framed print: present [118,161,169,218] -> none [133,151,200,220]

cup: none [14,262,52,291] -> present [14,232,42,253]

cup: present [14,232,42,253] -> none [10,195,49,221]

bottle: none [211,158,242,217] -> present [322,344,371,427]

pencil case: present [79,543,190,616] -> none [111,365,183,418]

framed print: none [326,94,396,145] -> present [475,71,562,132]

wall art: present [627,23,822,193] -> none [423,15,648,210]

*Job*
Once more, print all the records exactly.

*Task answer*
framed print: present [118,161,169,218] -> none [133,151,200,220]

cup: none [14,262,52,291] -> present [14,232,42,253]

cup: present [14,232,42,253] -> none [10,195,49,221]

bottle: none [211,158,242,217] -> present [322,344,371,427]

pencil case: present [79,543,190,616] -> none [111,365,183,418]

framed print: none [326,94,396,145] -> present [475,71,562,132]

wall art: present [627,23,822,193] -> none [423,15,648,210]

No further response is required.